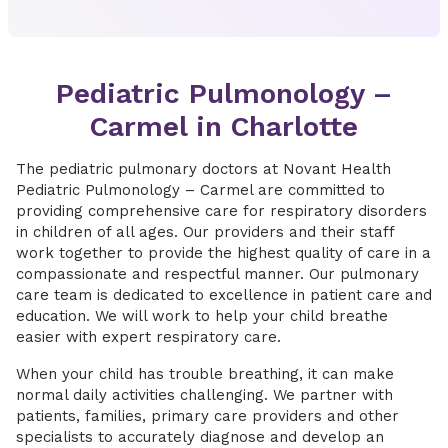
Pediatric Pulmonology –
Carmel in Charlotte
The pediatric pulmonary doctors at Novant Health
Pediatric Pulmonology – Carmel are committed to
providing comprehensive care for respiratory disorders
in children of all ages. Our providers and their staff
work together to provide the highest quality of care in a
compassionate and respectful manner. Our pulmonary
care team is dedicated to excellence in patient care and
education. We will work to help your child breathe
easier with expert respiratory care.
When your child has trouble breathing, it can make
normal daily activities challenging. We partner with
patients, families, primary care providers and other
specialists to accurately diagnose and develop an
...
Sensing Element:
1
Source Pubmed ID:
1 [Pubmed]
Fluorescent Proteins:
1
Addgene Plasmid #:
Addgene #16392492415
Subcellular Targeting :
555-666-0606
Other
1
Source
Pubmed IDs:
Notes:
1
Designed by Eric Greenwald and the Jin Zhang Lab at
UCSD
==
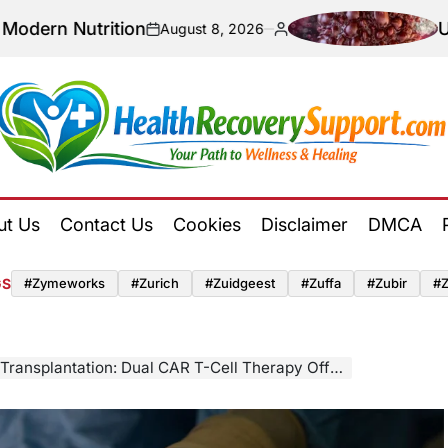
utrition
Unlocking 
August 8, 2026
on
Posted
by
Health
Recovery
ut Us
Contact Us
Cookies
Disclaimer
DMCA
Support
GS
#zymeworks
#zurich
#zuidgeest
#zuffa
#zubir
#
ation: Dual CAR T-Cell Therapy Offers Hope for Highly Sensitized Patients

= PROBLEM DETAILS =
Pull out all lines from the listing that contain the string "your".

= RESPONSE TO THE TASK =
education. We will work to help your child breathe
When your child has trouble breathing, it can make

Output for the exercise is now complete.